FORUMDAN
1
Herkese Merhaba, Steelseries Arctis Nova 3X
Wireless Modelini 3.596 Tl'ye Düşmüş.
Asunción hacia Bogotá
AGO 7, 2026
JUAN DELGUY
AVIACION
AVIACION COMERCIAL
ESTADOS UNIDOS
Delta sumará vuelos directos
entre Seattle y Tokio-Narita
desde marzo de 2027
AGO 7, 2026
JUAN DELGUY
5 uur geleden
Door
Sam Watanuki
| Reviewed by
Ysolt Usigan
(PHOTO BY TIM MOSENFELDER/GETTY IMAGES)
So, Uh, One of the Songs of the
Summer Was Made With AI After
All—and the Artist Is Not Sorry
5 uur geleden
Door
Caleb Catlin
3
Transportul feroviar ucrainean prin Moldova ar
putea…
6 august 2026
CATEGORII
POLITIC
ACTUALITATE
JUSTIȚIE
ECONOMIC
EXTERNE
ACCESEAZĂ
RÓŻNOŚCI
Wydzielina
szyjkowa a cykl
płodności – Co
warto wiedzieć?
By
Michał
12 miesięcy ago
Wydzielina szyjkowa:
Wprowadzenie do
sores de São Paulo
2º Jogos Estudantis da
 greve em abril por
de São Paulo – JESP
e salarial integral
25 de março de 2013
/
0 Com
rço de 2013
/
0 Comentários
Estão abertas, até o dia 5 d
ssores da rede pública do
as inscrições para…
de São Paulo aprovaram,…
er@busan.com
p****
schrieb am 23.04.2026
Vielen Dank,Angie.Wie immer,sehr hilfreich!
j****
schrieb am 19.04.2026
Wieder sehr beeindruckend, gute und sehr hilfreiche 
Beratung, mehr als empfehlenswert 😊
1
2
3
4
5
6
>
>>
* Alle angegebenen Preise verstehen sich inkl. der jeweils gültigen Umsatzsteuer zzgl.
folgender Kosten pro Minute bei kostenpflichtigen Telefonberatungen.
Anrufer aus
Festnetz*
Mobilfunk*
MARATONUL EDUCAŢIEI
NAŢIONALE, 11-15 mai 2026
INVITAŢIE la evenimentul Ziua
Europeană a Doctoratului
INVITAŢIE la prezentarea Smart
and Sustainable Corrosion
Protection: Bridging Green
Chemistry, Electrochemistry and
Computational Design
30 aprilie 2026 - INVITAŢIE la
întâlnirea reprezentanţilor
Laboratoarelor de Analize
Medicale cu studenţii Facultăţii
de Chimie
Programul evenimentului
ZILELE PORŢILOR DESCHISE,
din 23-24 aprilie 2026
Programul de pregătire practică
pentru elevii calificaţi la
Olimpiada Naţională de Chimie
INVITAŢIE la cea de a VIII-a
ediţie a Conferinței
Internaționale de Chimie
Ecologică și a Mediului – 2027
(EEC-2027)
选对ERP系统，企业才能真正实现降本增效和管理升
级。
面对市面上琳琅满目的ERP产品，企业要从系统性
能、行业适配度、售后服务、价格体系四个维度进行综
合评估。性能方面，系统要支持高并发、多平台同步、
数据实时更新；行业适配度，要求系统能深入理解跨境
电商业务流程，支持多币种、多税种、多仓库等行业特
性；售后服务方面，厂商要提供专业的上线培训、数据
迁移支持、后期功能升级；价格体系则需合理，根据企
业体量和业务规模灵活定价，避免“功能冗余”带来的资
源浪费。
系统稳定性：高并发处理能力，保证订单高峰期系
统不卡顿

> **ACTION ITEM**: None of the records may be omitted; each is to be printed exactly.

> **SOLUTION BELOW**:
FORUMDAN
1
Herkese Merhaba, Steelseries Arctis Nova 3X
Wireless Modelini 3.596 Tl'ye Düşmüş.
Asunción hacia Bogotá
AGO 7, 2026
JUAN DELGUY
AVIACION
AVIACION COMERCIAL
ESTADOS UNIDOS
Delta sumará vuelos directos
entre Seattle y Tokio-Narita
desde marzo de 2027
AGO 7, 2026
JUAN DELGUY
5 uur geleden
Door
Sam Watanuki
| Reviewed by
Ysolt Usigan
(PHOTO BY TIM MOSENFELDER/GETTY IMAGES)
So, Uh, One of the Songs of the
Summer Was Made With AI After
All—and the Artist Is Not Sorry
5 uur geleden
Door
Caleb Catlin
3
Transportul feroviar ucrainean prin Moldova ar
putea…
6 august 2026
CATEGORII
POLITIC
ACTUALITATE
JUSTIȚIE
ECONOMIC
EXTERNE
ACCESEAZĂ
RÓŻNOŚCI
Wydzielina
szyjkowa a cykl
płodności – Co
warto wiedzieć?
By
Michał
12 miesięcy ago
Wydzielina szyjkowa:
Wprowadzenie do
sores de São Paulo
2º Jogos Estudantis da
 greve em abril por
de São Paulo – JESP
e salarial integral
25 de março de 2013
/
0 Com
rço de 2013
/
0 Comentários
Estão abertas, até o dia 5 d
ssores da rede pública do
as inscrições para…
de São Paulo aprovaram,…
er@busan.com
p****
schrieb am 23.04.2026
Vielen Dank,Angie.Wie immer,sehr hilfreich!
j****
schrieb am 19.04.2026
Wieder sehr beeindruckend, gute und sehr hilfreiche 
Beratung, mehr als empfehlenswert 😊
1
2
3
4
5
6
>
>>
* Alle angegebenen Preise verstehen sich inkl. der jeweils gültigen Umsatzsteuer zzgl.
folgender Kosten pro Minute bei kostenpflichtigen Telefonberatungen.
Anrufer aus
Festnetz*
Mobilfunk*
MARATONUL EDUCAŢIEI
NAŢIONALE, 11-15 mai 2026
INVITAŢIE la evenimentul Ziua
Europeană a Doctoratului
INVITAŢIE la prezentarea Smart
and Sustainable Corrosion
Protection: Bridging Green
Chemistry, Electrochemistry and
Computational Design
30 aprilie 2026 - INVITAŢIE la
întâlnirea reprezentanţilor
Laboratoarelor de Analize
Medicale cu studenţii Facultăţii
de Chimie
Programul evenimentului
ZILELE PORŢILOR DESCHISE,
din 23-24 aprilie 2026
Programul de pregătire practică
pentru elevii calificaţi la
Olimpiada Naţională de Chimie
INVITAŢIE la cea de a VIII-a
ediţie a Conferinței
Internaționale de Chimie
Ecologică și a Mediului – 2027
(EEC-2027)
选对ERP系统，企业才能真正实现降本增效和管理升
级。
面对市面上琳琅满目的ERP产品，企业要从系统性
能、行业适配度、售后服务、价格体系四个维度进行综
合评估。性能方面，系统要支持高并发、多平台同步、
数据实时更新；行业适配度，要求系统能深入理解跨境
电商业务流程，支持多币种、多税种、多仓库等行业特
性；售后服务方面，厂商要提供专业的上线培训、数据
迁移支持、后期功能升级；价格体系则需合理，根据企
业体量和业务规模灵活定价，避免“功能冗余”带来的资
源浪费。
系统稳定性：高并发处理能力，保证订单高峰期系
统不卡顿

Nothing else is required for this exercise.